Yes it is. Stay strong
Between Tai Chi and meditation and yoga and resistance exercise and hiking, and better eating habits to stabilize blood sugar and overall health… everything is fine. Things are chaotic online, but people in the real world are happy and cordial around me and are living their lives all the same. Another thing that helped was not being chronically online. Looking at Lemmy/Reddit/etc/etc every day is depressing. Turns out tuning out more often increases mental health for me.
Not OK. Did not sleep well, again. Anxiety and frustrations work-related which will impact my home life. I need to rest.
Not sleeping is hard, you need that to function. How’s your sleep hygiene ?
Terrible. A lot of my sleep issues can be traced to my work schedule, which is something I’m trying to improve but my boss is actively working to make worse for me.
When anxiety hits, as it does with unresolved conflict, the negative effects compound exponentially. I can’t fix the root cause right now: I work too late for my well being and I can’t fix that with an incompetent authoritarian at the helm.

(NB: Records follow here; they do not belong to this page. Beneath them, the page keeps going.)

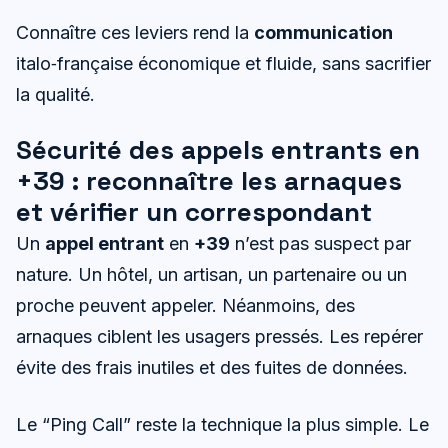
Connaître ces leviers rend la
communication
italo‑française économique et fluide, sans sacrifier
la qualité.
Sécurité des appels entrants en
+39 : reconnaître les arnaques
et vérifier un correspondant
Un
appel entrant
en
+39
n’est pas suspect par
nature. Un hôtel, un artisan, un partenaire ou un
proche peuvent appeler. Néanmoins, des
arnaques ciblent les usagers pressés. Les repérer
évite des frais inutiles et des fuites de données.
Le “Ping Call” reste la technique la plus simple. Le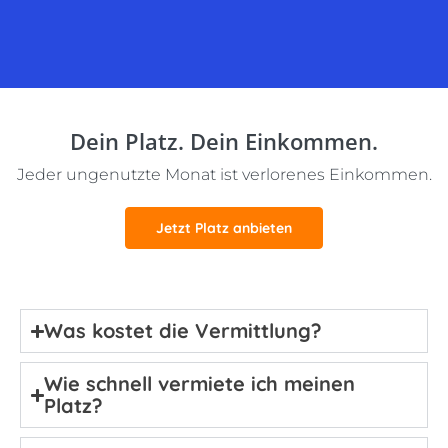
Dein Platz. Dein Einkommen.
Jeder ungenutzte Monat ist verlorenes Einkommen.
Jetzt Platz anbieten
Was kostet die Vermittlung?
Wie schnell vermiete ich meinen
Platz?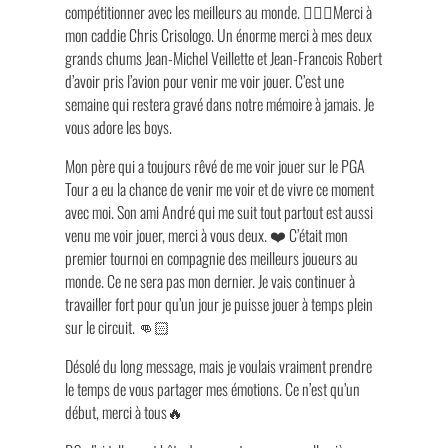
compétitionner avec les meilleurs au monde. 🏌🏻‍♂️Merci à
mon caddie Chris Crisologo. Un énorme merci à mes deux
grands chums Jean-Michel Veillette et Jean-Francois Robert
d’avoir pris l’avion pour venir me voir jouer. C’est une
semaine qui restera gravé dans notre mémoire à jamais. Je
vous adore les boys.
Mon père qui a toujours rêvé de me voir jouer sur le PGA
Tour a eu la chance de venir me voir et de vivre ce moment
avec moi. Son ami André qui me suit tout partout est aussi
venu me voir jouer, merci à vous deux. ❤️ C’était mon
premier tournoi en compagnie des meilleurs joueurs au
monde. Ce ne sera pas mon dernier. Je vais continuer à
travailler fort pour qu’un jour je puisse jouer à temps plein
sur le circuit. 👊🏻
Désolé du long message, mais je voulais vraiment prendre
le temps de vous partager mes émotions. Ce n’est qu’un
début, merci à tous🔥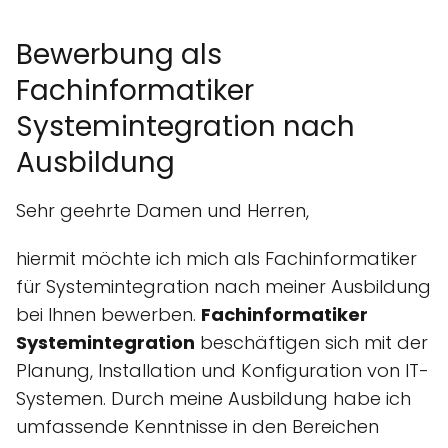
Bewerbung als
Fachinformatiker
Systemintegration nach
Ausbildung
Sehr geehrte Damen und Herren,
hiermit möchte ich mich als Fachinformatiker
für Systemintegration nach meiner Ausbildung
bei Ihnen bewerben.
Fachinformatiker
Systemintegration
beschäftigen sich mit der
Planung, Installation und Konfiguration von IT-
Systemen. Durch meine Ausbildung habe ich
umfassende Kenntnisse in den Bereichen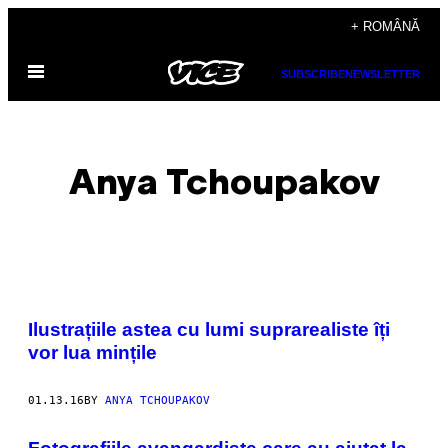
Skip
+ ROMÂNĂ
to
Open
content
SUBSCRIBE
NEWSLETTER
Menu
Anya Tchoupakov
POSTS
Ilustrațiile astea cu lumi suprarealiste îți
BY
vor lua mințile
THIS
01.13.16
BY
ANYA TCHOUPAKOV
AUTHOR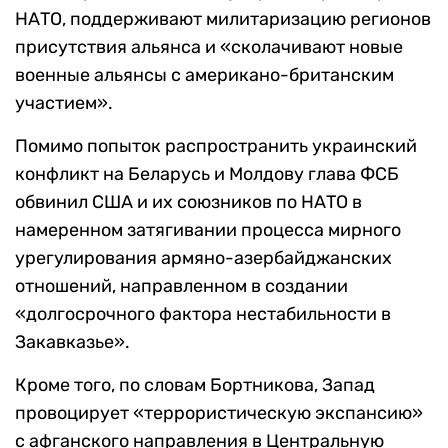
НАТО, поддерживают милитаризацию регионов
присутствия альянса и «сколачивают новые
военные альянсы с американо-британским
участием».
Помимо попыток распространить украинский
конфликт на Беларусь и Молдову глава ФСБ
обвинил США и их союзников по НАТО в
намеренном затягивании процесса мирного
урегулирования армяно-азербайджанских
отношений, направленном в создании
«долгосрочного фактора нестабильности в
Закавказье».
Кроме того, по словам Бортникова, Запад
провоцирует «террористическую экспансию»
с афганского направления в Центральную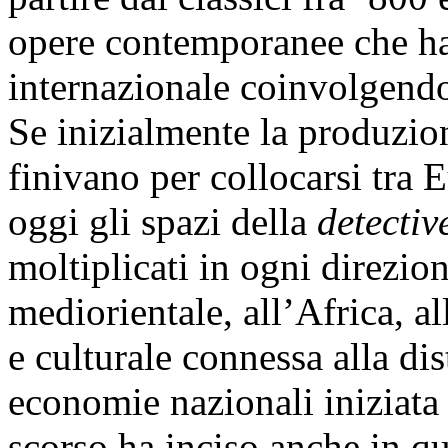
opere contemporanee che ha
internazionale coinvolgend
Se inizialmente la produzion
finivano per collocarsi tra 
oggi gli spazi della
detectiv
moltiplicati in ogni direzio
mediorientale, all’Africa, a
e culturale connessa alla dis
economie nazionali iniziata 
scorso ha inciso anche in q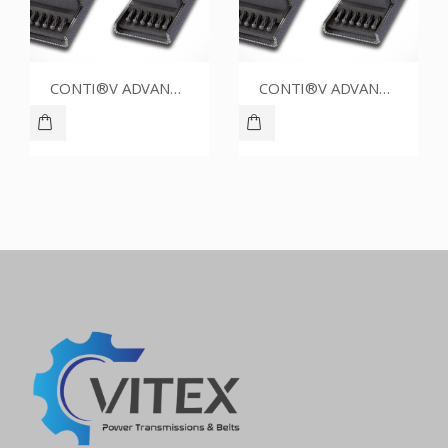
CONTI®V ADVANCE SPZ1387CR
CONTI®V ADVANCE SPZ1320CR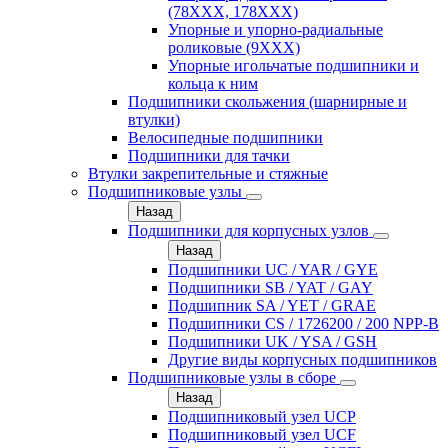
(78XXX, 178ХХХ)
Упорные и упорно-радиальные
роликовые (9ХХХ)
Упорные игольчатые подшипники и
кольца к ним
Подшипники скольжения (шарнирные и
втулки)
Велосипедные подшипники
Подшипники для тачки
Втулки закрепительные и стяжные
Подшипниковые узлы
Назад
Подшипники для корпусных узлов
Назад
Подшипники UC / YAR / GYE
Подшипники SB / YAT / GAY
Подшипник SA / YET / GRAE
Подшипники CS / 1726200 / 200 NPP-B
Подшипники UK / YSA / GSH
Другие виды корпусных подшипников
Подшипниковые узлы в сборе
Назад
Подшипниковый узел UCP
Подшипниковый узел UCF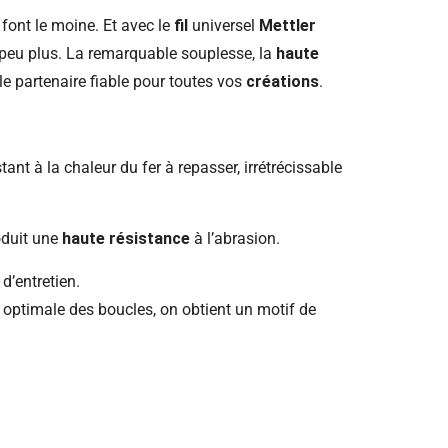
 font le moine. Et avec le
fil
universel
Mettler
peu plus. La remarquable souplesse, la
haute
 partenaire fiable pour toutes vos
créations
.
tant à la chaleur du fer à repasser, irrétrécissable
oduit une
haute résistance
à l’abrasion.
d’entretien.
 optimale des boucles, on obtient un motif de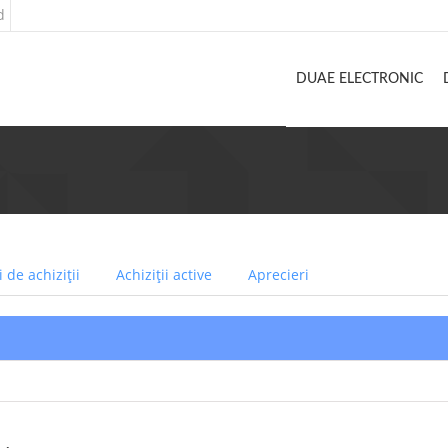
d
DUAE ELECTRONIC
 de achiziții
Achiziții active
Aprecieri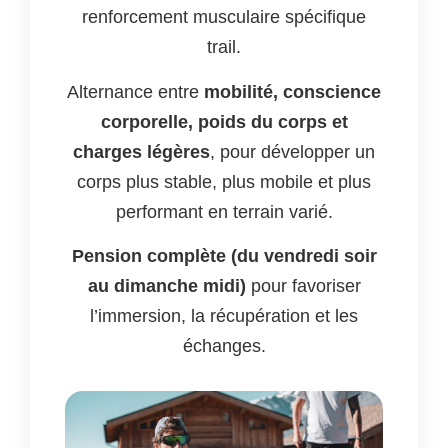
renforcement musculaire spécifique
trail.
Alternance entre
mobilité, conscience
corporelle, poids du corps et
charges légères
, pour développer un
corps plus stable, plus mobile et plus
performant en terrain varié.
Pension complète (du vendredi soir
au dimanche midi)
pour favoriser
l’immersion, la récupération et les
échanges.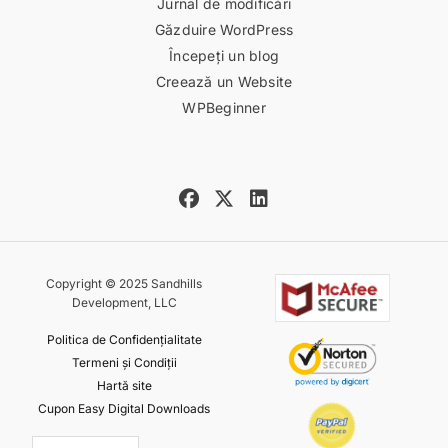
Jurnal de modificări
Găzduire WordPress
Începeți un blog
Creează un Website
WPBeginner
Copyright © 2025 Sandhills
Development, LLC
Politica de Confidențialitate
Termeni și Condiții
Hartă site
Cupon Easy Digital Downloads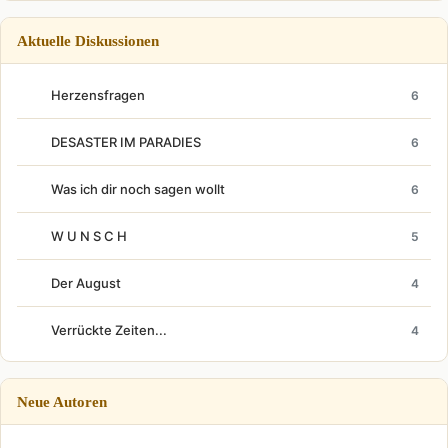
Aktuelle Diskussionen
Herzensfragen
6
DESASTER IM PARADIES
6
Was ich dir noch sagen wollt
6
W U N S C H
5
Der August
4
Verrückte Zeiten...
4
Neue Autoren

Yes it’s just rough for you right now. That’s not good
Actually very awesome today. Going to a protest with a new friend. Exciting!
deleted by creator
Really not great. Can’t motivate myself to keep studying, gotta find a new job because my contract won’t be extended. My boss, who kept telling me everything was good and I did a good job, not only not extended my contract but also wrote me a rather bad recommendation letter. Just told me in a meeting all the “problems” he had with me that haven’t been mentioned in any of the previous meetings. Just feel like shit and would rather never work again and spend my life watching TV shows…
Oh, and don’t forget that the AfD is getting stronger and stronger and will fuck over my trans best friend and my husband, who wasn’t born in Germany and has dual citizenship.
Remind yourself as often as necessary: that’s entirely your boss’s fault. Nobody is perfect hence I know you made mistakes, you human you, but telling you one set of things to your face while spreading the opposite things to others is just such a dick move.
You have some kind of worth, so don’t let your boss gaslight you into believing that crap that he spouted. Even if some portion of it were true, you obviously can’t trust the source. Find a better source of judgement - yourself even if you have time to heal although it sounds like not, so someone else in the meantime.
Touch grass, seriously, it will help - both the nature and the exercise part. TV has its place too, especially in healing, but you’ll want more than that as you regain your confidence. The good news being that YOU are in control of that!:-)
(I am no psychologist tho, just my personal thoughts)
Not great.
Last night my house flooded and I’m still cleaning up water and nasty shit. Everything smells like piss.
It triggered a fight over the fact that I still don’t have a full time job despite months of looking, and we are stuck in this place until I find something better than 3rd party labor.
My vehicle is leaking gasoline while running and the shocks are fucked but I can’t afford to fix it. My wife’s vehicle needs transmission work.
Also… gestures wildly around the US
Depression is a bitch and I don’t have insurance to go to a therapist or get my broken tooth fixed.
So yeah. Not great.
Damn dude, life is kicking you while you’re down, I’m sorry. Keep your head held high whenever you can.
Hanging in there.
deleted by creator
Not great. My depression and anxiety have left me bedridden in the last few days. I feel worthless and like the whole world either doesn’t care or despises me. I don’t know which is worse.
I also suffer from dissociation and feel like I don’t know who I am as a person, it’s like I am being pulled in different directions, and it’s a real struggle.
I hear you Tropper. We’re here, lean on us
A bit hopeless but trying to keep it together in spite of all the socio-political problems.